Set down the line that has "hfov_deg: 26.3" and each line beneath it, through the last line of the entries, exactly and with no others.

Top of Dataset excerpts

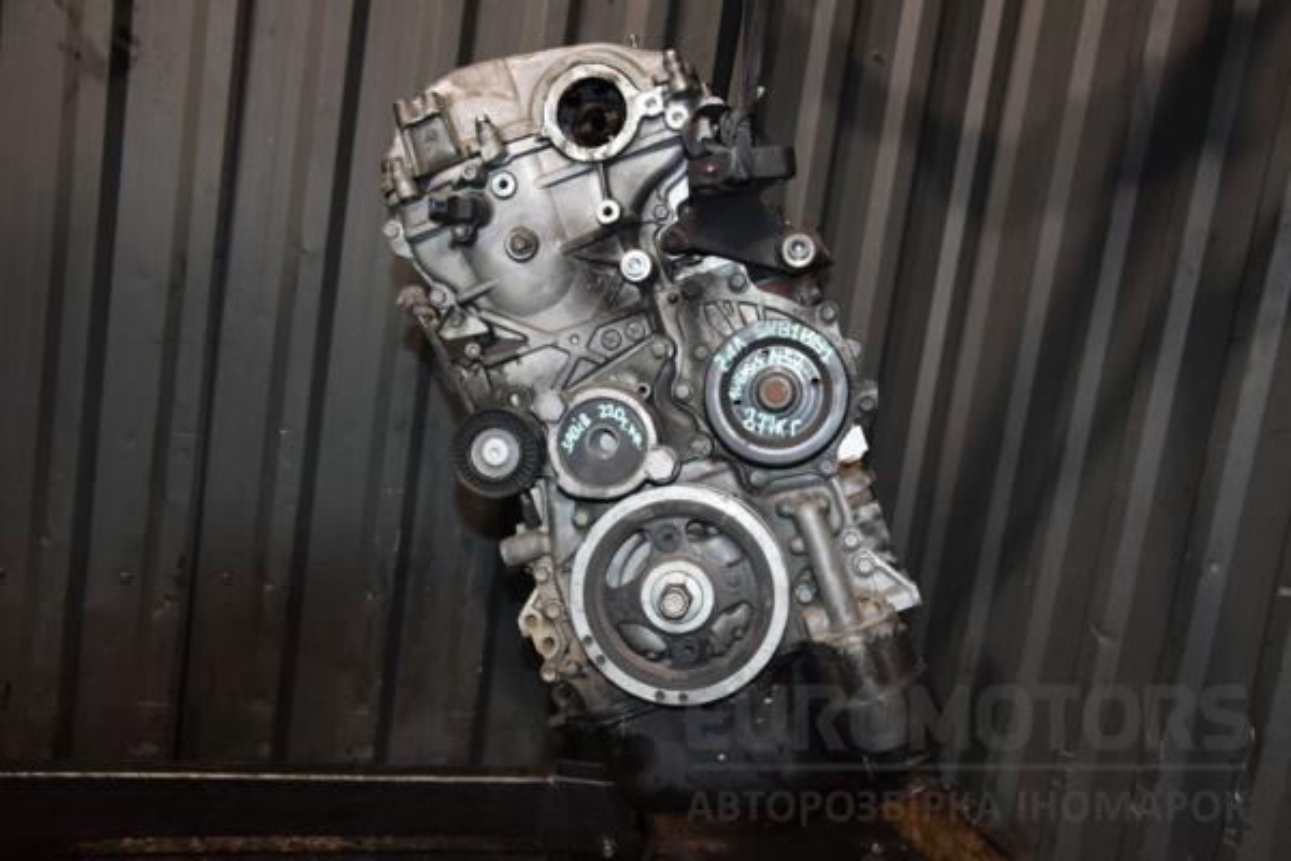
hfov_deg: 53.1
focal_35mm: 36
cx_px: 646
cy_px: 430
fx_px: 1291
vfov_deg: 36.9
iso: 800
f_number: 5
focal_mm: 24
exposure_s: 1/60
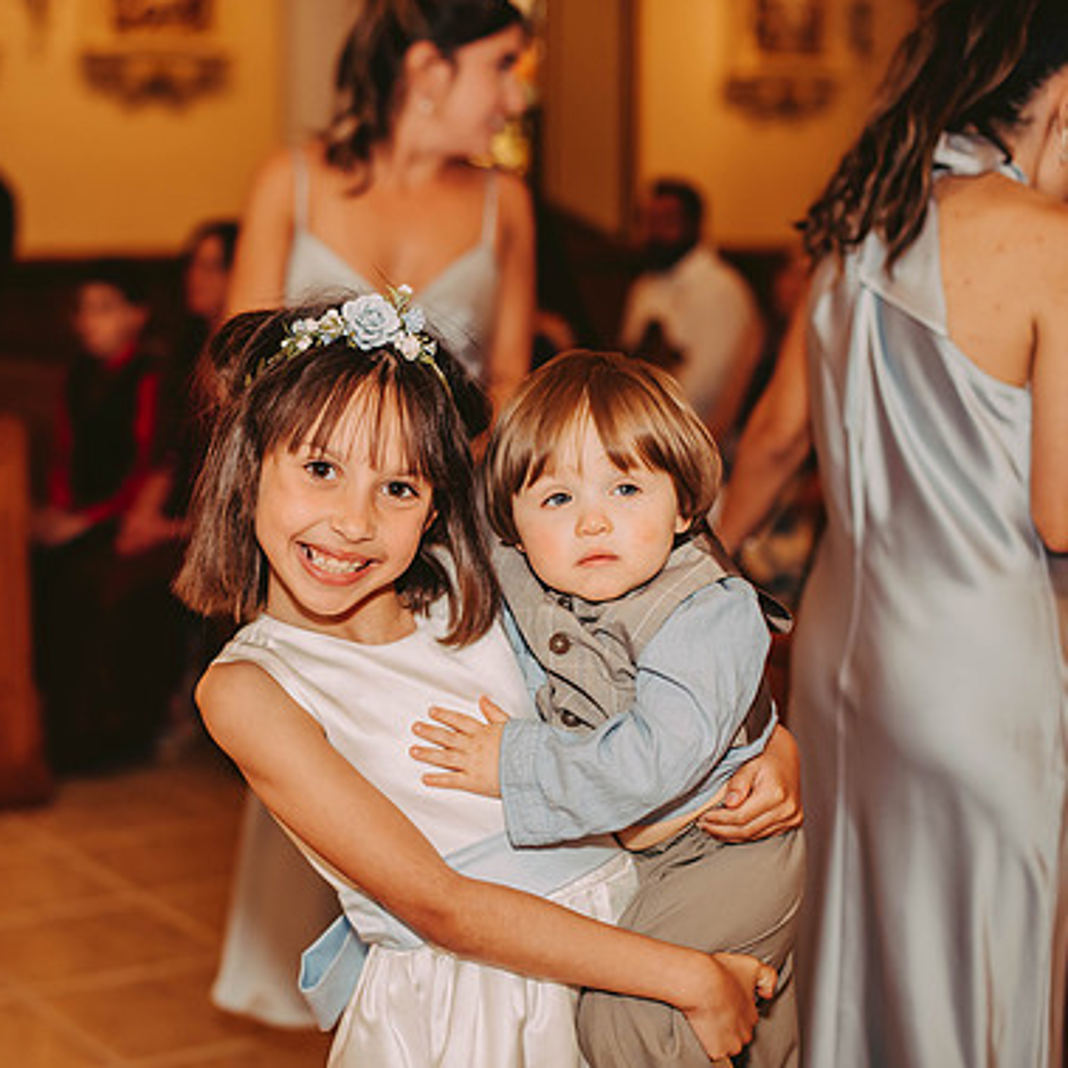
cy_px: 537
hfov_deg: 26.3
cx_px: 330
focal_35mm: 65
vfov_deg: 26.5
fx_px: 2269
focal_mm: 50
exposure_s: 1/160
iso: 1000
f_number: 2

Bottom of Dataset excerpts

* **Written answer**:
hfov_deg: 26.3
cx_px: 330
focal_35mm: 65
vfov_deg: 26.5
fx_px: 2269
focal_mm: 50
exposure_s: 1/160
iso: 1000
f_number: 2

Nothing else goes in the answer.